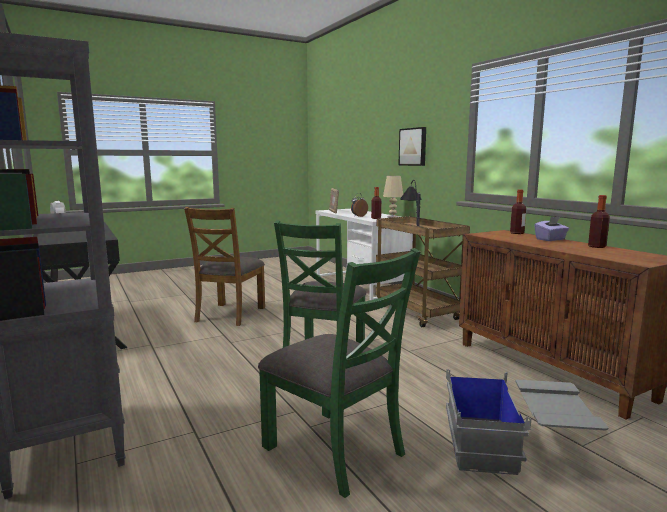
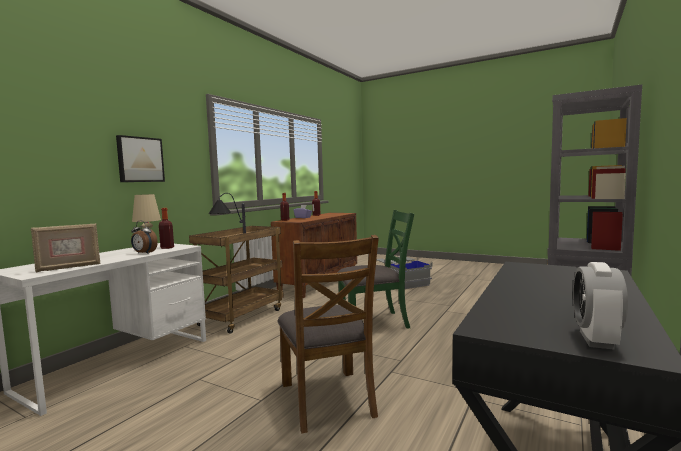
camera: 120 degrees left, 5 degrees down
(229, 314) = (328, 399): brown chair -> brown chair turned 90 degrees clockwise
(335, 450) = (455, 299): green chair -> none

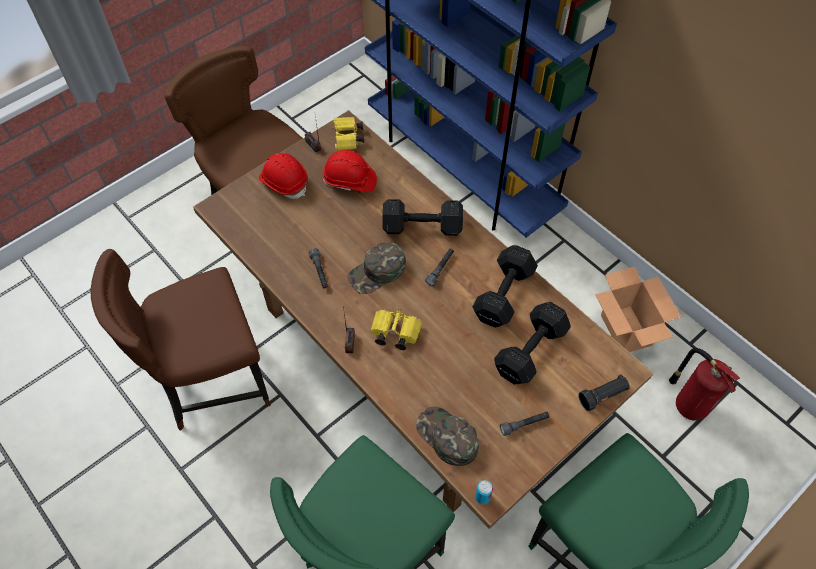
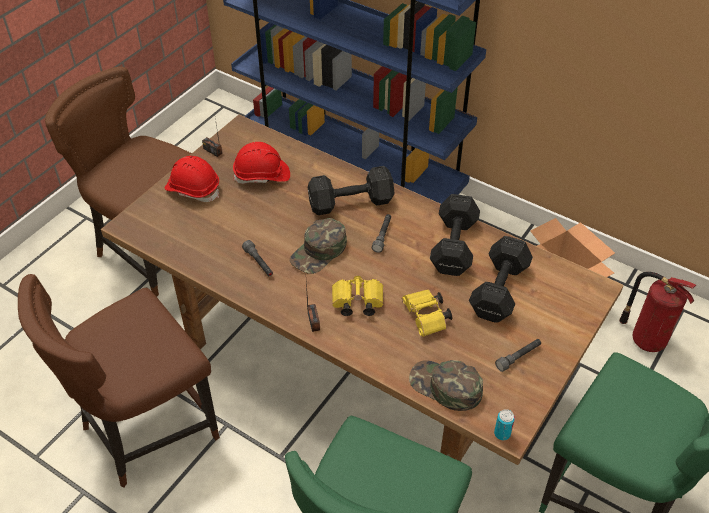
camera: 15 degrees left, 10 degrees down
(348, 139) = (247, 139): yellow binoculars -> yellow binoculars (427, 318)
(602, 396) = (584, 315): black flashlight -> none

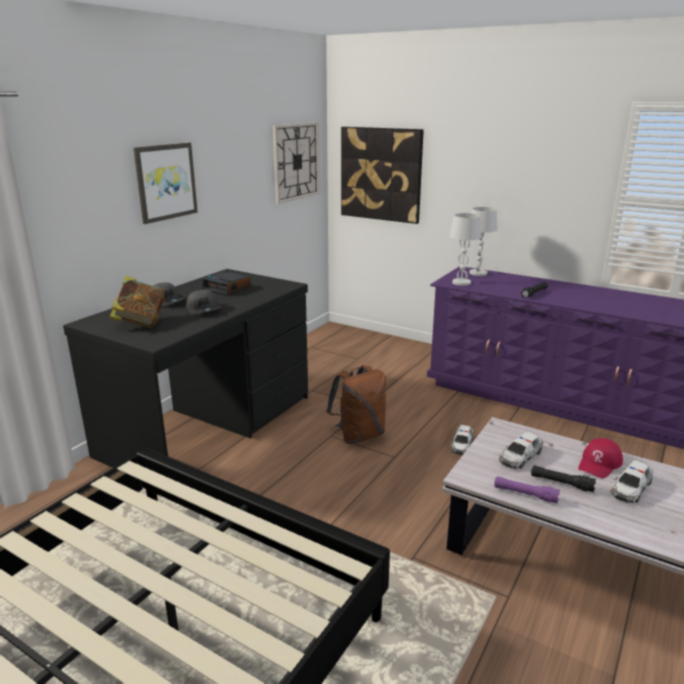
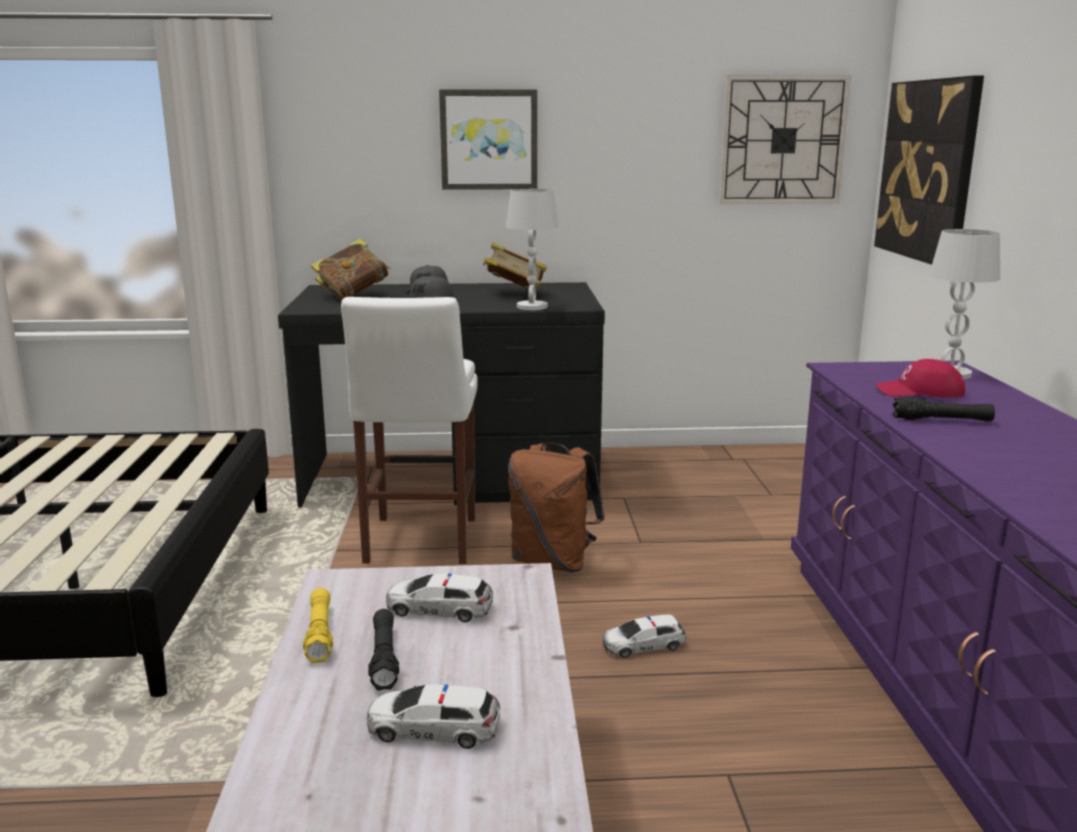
camera: 55 degrees right, 5 degrees down
(227, 288) = (514, 294): alarm clock -> book
(285, 466) = (419, 543): none -> white stool
(461, 283) = (863, 374): white table lamp -> white table lamp (532, 307)
(525, 494) = (320, 633): purple flashlight -> yellow flashlight
(599, 463) = (495, 683): red cap -> red cap (919, 392)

+--

WORK INSTRUCTION
The response should consist of the entries above, given again exactly and free of pictures.

TASK OUTPUT
camera: 120 degrees left, 5 degrees down
(229, 314) = (328, 399): brown chair -> brown chair turned 90 degrees clockwise
(335, 450) = (455, 299): green chair -> none

camera: 15 degrees left, 10 degrees down
(348, 139) = (247, 139): yellow binoculars -> yellow binoculars (427, 318)
(602, 396) = (584, 315): black flashlight -> none

camera: 55 degrees right, 5 degrees down
(227, 288) = (514, 294): alarm clock -> book
(285, 466) = (419, 543): none -> white stool
(461, 283) = (863, 374): white table lamp -> white table lamp (532, 307)
(525, 494) = (320, 633): purple flashlight -> yellow flashlight
(599, 463) = (495, 683): red cap -> red cap (919, 392)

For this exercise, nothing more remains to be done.